### Passage provided
How to Connect Patch Panel to Switch?

Some people say that patch panel is a waste, and only a network switch matters. Others, however, hold firmly that patch panel is a significant gadget without which you can hardly imagine how the network cabling will look like. As far as I am concerned, we should view it accordingly.

Why We Should Use Patch Panel?

Apart from the easier cable management it provides, its function resembles the railroad switch. And let’s compare the cables to rails to see how it works. With a railroad switch(patch panel), the train(data) can travel from A to B, C and even more destinations, otherwise it can only go from A to B, or C to D. This article, What Is a Patch Panel Used for?, has explained it thoroughly. In addition, FS.COM offers extensive selection of patch panels.

patch panel

How to Connect Patch Panel to Switch?

Having made clear of the function of patch panel and the switch, let’s see together how do they connect in the network cabling in case of mistakes in the layout process. Assume that we have a two 24 port feed through patch panels and two 24 port switch, and all the devices mentioned below. We don’t take the punch down panel here is because it has to be punched down first then to connect the cabling system. If you use a punch down patch panel, the methods and procedures to punch down it have been listed in my previous article—How to Punch Down Cat6 into Patch Panel.

  • Step 1

Find a cabinet large enough to accommodate both the patch panel and switch. And mount the 24 port patch panels and switches all in the same rack. The order from the top to the bottom is like this, patch panel 1, spacer, switch 1, patch panel 2, spacer and switch 2.And prepare the cables in a proper length.

  • Step 2

Prepare the cable in a proper length to avoid the mess.

  • Step 3

Use the top 12 ports on the patch panel for the bottom 12 ports on the switch, and the bottom 12 on the patch panel for the top 12 ports on the switch. The one set of patch cables would be just a bit shorter than the other 12.

  • Step 4

Connect the modulars on the rear side of the patch panel with the cables that go to each unit or room.

OK, congratulation. Now you have a very neat and beautiful cabling system. When powering on, the whole system will work orderly in their own places.

Conclusion

All in all, a patch panel is more of an extension of your Ethernet cables. It’s used for the purpose of neatness and the achievement of data crossover. A switch connects your devices into a network allowing them to communicate and share files with each other. To help you better understand the ways to connect the two, we are planning to produce a video to illustrate the steps in details. You can refer to FS.COM for more information and follow us for the further knowledge.

Patch Panel Recommendations

As a patch panel offers people easy cable management, it has been widely acknowledged by more and more users and expertise. When choosing a patch panel, a lot of factors can be considered, like types and designs. I would like to recommend you patch panels from there perspectives, that is, cabling system, port density, and space saving.

Cabling System of Patch Panel

As we all know, the patch panel used in fiber cabling system is called fiber patch panel and the one used in copper cabling systems named copper patch panel. As far as I am concerned, the fiber patch panel deserves the higher price since it is a lot easier to install. However, copper patch panel can also be your first choice as it is cost-efficient and durable, like the Cat6 patch panel introduced in the next part.

### Written tasks
1. Condense the paragraph of the patch panel article that begins "Find a cabinet large enough" into a short bulleted list that keeps its main facts.
2. Reproduce verbatim the passage of the patch panel article that begins at the words "Some people say" and stops after "Use Patch Panel?".

### Recorded information
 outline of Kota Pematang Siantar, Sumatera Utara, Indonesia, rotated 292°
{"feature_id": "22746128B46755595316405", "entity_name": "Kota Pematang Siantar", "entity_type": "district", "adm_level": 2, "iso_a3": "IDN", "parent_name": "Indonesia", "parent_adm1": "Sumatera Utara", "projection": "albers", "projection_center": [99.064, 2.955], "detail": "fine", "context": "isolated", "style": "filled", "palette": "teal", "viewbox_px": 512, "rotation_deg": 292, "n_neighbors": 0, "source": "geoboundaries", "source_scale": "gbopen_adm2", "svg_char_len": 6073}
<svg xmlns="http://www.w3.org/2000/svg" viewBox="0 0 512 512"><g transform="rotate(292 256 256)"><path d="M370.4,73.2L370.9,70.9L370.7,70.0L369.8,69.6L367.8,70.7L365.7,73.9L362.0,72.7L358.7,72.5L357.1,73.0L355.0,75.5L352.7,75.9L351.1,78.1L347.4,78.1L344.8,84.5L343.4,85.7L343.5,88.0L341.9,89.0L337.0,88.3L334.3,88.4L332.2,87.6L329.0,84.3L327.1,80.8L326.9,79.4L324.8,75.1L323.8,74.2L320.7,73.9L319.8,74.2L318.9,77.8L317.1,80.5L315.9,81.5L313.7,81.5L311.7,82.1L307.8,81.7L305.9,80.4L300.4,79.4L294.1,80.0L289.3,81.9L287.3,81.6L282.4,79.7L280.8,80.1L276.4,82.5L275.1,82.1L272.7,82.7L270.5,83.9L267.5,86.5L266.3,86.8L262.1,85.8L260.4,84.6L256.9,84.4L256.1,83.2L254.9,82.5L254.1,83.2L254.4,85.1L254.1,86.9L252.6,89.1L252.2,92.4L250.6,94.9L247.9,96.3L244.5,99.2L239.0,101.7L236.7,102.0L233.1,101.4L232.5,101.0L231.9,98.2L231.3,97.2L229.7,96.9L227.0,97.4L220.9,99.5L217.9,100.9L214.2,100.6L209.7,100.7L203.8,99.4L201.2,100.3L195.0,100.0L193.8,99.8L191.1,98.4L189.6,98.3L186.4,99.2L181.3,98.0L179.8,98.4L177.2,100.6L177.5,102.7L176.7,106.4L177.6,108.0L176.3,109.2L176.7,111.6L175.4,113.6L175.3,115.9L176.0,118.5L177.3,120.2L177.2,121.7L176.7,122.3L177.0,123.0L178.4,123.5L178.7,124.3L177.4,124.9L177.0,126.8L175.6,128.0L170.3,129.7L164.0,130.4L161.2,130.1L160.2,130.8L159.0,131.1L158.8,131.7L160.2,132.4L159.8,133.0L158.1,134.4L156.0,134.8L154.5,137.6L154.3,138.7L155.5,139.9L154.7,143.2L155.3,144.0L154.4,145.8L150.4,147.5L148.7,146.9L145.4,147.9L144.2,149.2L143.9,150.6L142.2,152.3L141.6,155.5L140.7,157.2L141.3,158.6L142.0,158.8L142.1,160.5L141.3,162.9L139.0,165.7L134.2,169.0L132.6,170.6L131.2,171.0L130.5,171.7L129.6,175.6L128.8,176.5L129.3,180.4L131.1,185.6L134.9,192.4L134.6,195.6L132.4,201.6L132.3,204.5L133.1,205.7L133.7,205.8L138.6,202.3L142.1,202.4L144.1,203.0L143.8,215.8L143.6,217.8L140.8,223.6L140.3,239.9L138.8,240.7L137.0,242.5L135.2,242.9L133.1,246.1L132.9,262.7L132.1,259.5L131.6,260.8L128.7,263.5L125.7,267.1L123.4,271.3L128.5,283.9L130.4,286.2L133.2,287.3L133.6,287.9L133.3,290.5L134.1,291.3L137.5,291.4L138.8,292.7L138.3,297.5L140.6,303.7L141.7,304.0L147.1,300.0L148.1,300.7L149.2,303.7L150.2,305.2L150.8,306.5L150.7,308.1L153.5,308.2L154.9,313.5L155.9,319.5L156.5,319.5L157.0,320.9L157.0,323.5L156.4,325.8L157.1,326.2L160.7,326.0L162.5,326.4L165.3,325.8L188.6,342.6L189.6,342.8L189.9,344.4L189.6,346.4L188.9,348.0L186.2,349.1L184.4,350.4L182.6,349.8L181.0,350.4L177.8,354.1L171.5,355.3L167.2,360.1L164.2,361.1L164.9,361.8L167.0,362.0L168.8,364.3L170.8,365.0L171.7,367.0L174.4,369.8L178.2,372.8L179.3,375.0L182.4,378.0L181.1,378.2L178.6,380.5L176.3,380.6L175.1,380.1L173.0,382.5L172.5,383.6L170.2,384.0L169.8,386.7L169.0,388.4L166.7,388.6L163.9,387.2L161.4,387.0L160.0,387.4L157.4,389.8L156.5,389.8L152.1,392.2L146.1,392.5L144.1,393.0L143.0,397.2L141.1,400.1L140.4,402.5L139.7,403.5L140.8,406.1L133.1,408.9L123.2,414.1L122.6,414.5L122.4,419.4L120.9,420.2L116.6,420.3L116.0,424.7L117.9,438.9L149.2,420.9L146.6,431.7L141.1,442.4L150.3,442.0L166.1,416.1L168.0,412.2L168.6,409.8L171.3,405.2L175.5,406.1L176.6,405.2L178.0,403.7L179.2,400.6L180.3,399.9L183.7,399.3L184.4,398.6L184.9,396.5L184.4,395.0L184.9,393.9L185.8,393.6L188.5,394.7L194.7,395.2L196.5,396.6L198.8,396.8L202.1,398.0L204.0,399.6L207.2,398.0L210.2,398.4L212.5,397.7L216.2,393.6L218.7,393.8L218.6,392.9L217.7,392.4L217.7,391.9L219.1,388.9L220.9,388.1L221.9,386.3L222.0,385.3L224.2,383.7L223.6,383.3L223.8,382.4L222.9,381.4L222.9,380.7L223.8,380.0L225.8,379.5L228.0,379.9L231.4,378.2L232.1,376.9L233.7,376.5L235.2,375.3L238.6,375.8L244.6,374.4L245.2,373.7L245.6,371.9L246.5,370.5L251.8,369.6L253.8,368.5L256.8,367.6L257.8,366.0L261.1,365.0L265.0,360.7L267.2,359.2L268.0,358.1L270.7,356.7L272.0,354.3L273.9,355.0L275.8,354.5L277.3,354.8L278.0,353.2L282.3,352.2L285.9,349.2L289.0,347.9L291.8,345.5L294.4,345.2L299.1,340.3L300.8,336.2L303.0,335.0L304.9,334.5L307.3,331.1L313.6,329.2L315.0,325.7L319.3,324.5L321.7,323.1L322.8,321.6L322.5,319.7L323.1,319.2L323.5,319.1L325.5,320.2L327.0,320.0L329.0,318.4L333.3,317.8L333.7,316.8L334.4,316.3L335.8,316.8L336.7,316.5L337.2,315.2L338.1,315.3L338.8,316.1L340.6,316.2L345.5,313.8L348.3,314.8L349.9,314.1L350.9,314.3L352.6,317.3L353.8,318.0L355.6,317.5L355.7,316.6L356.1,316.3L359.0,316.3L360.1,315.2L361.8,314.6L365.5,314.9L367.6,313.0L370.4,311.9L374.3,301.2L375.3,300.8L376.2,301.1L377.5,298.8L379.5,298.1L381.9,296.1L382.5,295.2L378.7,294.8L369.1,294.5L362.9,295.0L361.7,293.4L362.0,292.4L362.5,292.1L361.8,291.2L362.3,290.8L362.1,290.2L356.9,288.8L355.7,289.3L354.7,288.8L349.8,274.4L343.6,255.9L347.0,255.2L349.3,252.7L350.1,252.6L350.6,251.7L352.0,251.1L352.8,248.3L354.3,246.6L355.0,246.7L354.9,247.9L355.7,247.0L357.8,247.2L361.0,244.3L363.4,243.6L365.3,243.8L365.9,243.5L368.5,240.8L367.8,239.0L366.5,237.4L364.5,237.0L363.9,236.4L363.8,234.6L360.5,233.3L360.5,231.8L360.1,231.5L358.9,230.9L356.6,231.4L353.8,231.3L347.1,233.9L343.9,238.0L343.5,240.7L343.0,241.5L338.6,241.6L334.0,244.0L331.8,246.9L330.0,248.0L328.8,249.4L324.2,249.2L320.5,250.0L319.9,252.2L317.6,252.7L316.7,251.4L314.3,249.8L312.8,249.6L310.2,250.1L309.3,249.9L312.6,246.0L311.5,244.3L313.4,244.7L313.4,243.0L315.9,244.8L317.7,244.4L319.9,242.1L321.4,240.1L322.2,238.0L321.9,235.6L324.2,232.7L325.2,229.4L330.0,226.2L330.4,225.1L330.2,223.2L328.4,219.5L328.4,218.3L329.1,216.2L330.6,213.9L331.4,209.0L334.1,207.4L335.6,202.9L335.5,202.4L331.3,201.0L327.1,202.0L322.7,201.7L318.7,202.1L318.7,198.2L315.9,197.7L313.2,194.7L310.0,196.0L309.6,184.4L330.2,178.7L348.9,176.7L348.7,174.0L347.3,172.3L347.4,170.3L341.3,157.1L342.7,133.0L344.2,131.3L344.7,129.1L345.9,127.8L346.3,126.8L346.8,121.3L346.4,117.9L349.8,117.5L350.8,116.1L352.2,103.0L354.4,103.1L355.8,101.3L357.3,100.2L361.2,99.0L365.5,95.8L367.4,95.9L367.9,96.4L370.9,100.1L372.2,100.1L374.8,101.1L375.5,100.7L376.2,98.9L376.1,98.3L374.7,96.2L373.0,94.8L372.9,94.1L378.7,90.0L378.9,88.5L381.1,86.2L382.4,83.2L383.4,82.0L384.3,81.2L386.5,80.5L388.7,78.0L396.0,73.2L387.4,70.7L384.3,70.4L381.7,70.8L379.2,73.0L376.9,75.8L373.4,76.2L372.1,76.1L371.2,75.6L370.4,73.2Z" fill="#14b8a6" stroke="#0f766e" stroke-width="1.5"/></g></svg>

### Correct answers
1.
- Choose a cabinet large enough for both the patch panel and the switch.
- Mount the 24-port patch panels and switches in the same rack, ordered from top to bottom: patch panel 1, spacer, switch 1, patch panel 2, spacer, switch 2.
- Prepare cables of a proper length.

2.
Some people say that patch panel is a waste, and only a network switch matters. Others, however, hold firmly that patch panel is a significant gadget without which you can hardly imagine how the network cabling will look like. As far as I am concerned, we should view it accordingly.

Why We Should Use Patch Panel?